Fue una de esas noches que compensan la resaca. Vicky libraba y ni pisamos la Premium. Fuimos a cenar al Asiana, un restaurante de comida asiática-peruana que está en la travesía de San Mateo. Me lo había recomendado Pere, el crítico gastronómico del diario; además del consejo, Pere tuvo que llamar al chef para que nos colase porque el sitio está de moda y, si no reservas un par de días antes, es casi imposible cenar un viernes allí. Está escondido en un sótano dentro de una tienda de antigüedades, en lo que antes fue un secadero de jamones. Nos sentaron al lado de una cama balinesa, en una mesa apartada e iluminada con luz muy tenue. Pedimos el menú degustación: choritos a la chalaca, kimuchi de zamburiñas, ensalada vietnamita de pollo, tiradito de corvina, spring roll de cerdo ibérico con langostinos, satay con coco y lima, cazuela de chupé balinés y curry verde con carrillera y verduras al wok. Vino blanco de rueda para beber y, de aperitivo, dos pisco sour. De postre, souflé de chocolate. Vicky no se apañaba con los palillos, así que pidió tenedor y cuchillo al camarero. Esa noche, después de pasar por la comisaría de Canillas, no me atreví a apagar el móvil. Sabía que ellos estaban allí, grabando la conversación, por lo que durante la cena me porté como un perfecto caballero, como si fuésemos solo buenos amigos y nada más. A la tercera indirecta no correspondida, Vicky se tomó mi distancia como algo personal, como un desprecio por mi parte ante su indudable atractivo; esa noche estaba espectacular, con un vestido sin mangas de color rojo vino. Así que decidió jugar fuerte y al tercer plato se levantó. «Voy al baño». Y después de dar tres pasos dio la vuelta y regresó para susurrarme al oído: «¿Por qué no vienes conmigo? Tengo un antojo antes del postre».

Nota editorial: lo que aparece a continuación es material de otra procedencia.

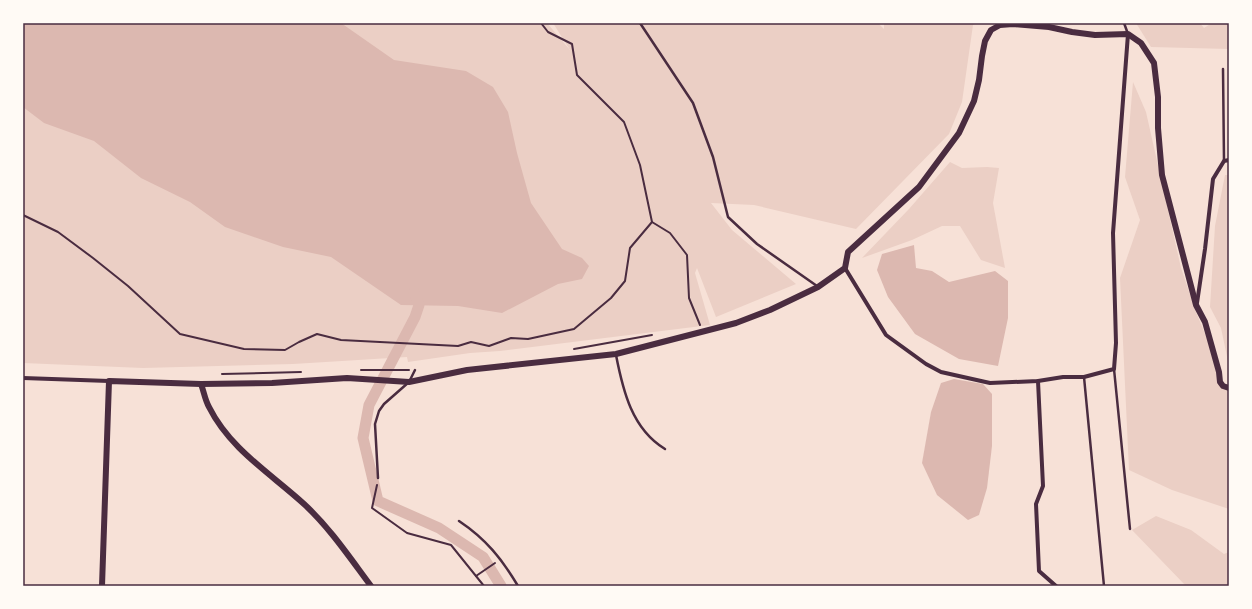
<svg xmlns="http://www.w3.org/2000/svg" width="1252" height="609" font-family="Mulish,sans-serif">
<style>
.green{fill:#ebcfc5}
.water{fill:#dcb8b0}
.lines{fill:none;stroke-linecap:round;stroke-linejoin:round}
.canal{stroke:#dcb8b0;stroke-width:11}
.path{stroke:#4a2c40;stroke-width:2}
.service{stroke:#4a2c40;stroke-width:2.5}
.minor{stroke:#4a2c40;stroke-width:4}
.tertiary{stroke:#4a2c40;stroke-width:6}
.neatline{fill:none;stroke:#4a2c40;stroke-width:1.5}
</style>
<rect width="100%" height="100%" fill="#f7e1d7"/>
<g class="green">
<path d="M23,23H547L570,50L553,23H878L884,29V23H977L973,25L962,102L949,134L856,229L754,205L711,203L732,230L796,284L716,317L697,268L695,273L710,325L500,351L470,353L408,362L407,357L293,364L143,368L23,363Z"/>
<path d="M1136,23H1200L1204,28L1212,23H1229V49L1151,47Z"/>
<path d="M1133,82L1146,112L1181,268L1196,312L1210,346L1217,375L1224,388H1229V509L1172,490L1129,470L1120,278L1140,220L1125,177Z"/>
<path d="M950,162L962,168L987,167L999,168L993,203L1005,268L981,260L960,226H942L912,240L862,258L909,209Z"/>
<path d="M1225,175H1229V366L1221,328L1210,307L1215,226Z"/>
<path d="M1156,516L1191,530L1224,554L1229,552V586H1186L1132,530Z"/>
</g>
<g class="water">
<path d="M23,23H341L394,60L466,71L493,87L508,112L517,153L531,203L562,249L582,258L589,266L582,279L558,284L502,313L458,306L401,305L331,257L283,247L225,227L190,202L141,178L94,141L44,123L23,107Z"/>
<path d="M914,245L916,268L932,271L949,282L995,271L1008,281V318L998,366L959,359L915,334L888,297L877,270L882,254Z"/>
<path d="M954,379L983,384L992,394V446L987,488L979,515L968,520L937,495L922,463L931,412L941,383Z"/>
</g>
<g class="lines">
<path class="canal" d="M414,292L419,305L415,317L369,405L363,438L378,501L439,528L483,557L501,586"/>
<g class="path">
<path d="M23,215L58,232L93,258L128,286L180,334L244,349L285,350L299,342L317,334L341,340L458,346L471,342L489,346L511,338L528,339L574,329L611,298L625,281L630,248L652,222L640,165L624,122L577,75L572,44L548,32L541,23"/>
<path d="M652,222L670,233L687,255L689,298L700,325"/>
<path d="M574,349L652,335"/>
<path d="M361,370H409"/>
<path d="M222,374L301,372"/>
<path d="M377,485L372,508L407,533L451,545L484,586"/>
<path d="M476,576L495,563"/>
</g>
<g class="service">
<path d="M640,23L693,103L713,157L728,217L757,244L817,286"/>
<path d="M1124,23L1128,34"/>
<path d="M1223,69L1224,161"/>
<path d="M616,355C623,391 632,429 665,449"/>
<path d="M1114,369L1130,529"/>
<path d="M1084,377L1104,586"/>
<path d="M378,478L375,424L379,411L384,404L409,382L415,370"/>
<path d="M459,521C486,539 502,559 518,586"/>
</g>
<g class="minor">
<path d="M845,268L886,335L926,364L941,372L990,383L1038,381L1063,377H1084L1114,369L1116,343L1113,233L1128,34"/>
<path d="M1197,303L1205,249L1213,179L1224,161L1229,160"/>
<path d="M23,378L109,381"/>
<path d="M1038,381L1043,486L1036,504L1039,571L1056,586"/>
</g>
<g class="tertiary">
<path d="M201,384C204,392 205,400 209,407C230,449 270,473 304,504C330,528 350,558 371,586"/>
<path d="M102,586L109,381L201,384L272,383L347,378L409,382L467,370L616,354L736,323L770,310L818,287L845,268L848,252L919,187L959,133L974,101L979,80L982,56L985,41L991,30L1000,25L1013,24L1049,27L1072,32L1095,35L1128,34L1141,43L1154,63L1158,97V128L1162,175L1196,305L1205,322L1219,372L1220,382L1223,386L1229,388"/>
</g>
</g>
<rect width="1252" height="609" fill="none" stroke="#fffaf5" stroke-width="48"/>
<rect x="24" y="24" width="1204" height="561" class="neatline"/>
</svg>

Mi incomodidad por sentirme espiado por la poli terminó justo ahí. El resto de la noche ya todo me dio igual y me olvidé de que llevaba el móvil, de que nunca estábamos realmente solos. Sabía que la furgoneta de la poli estaba frente al restaurante, con seguridad habían visto entrar a Vicky. De alguna extraña manera, me excitaba saber que el puto madero que estuviese de turno a esa hora, al que imaginaba como un gordo con la pinta de Velasco, pudiese escucharnos en el baño.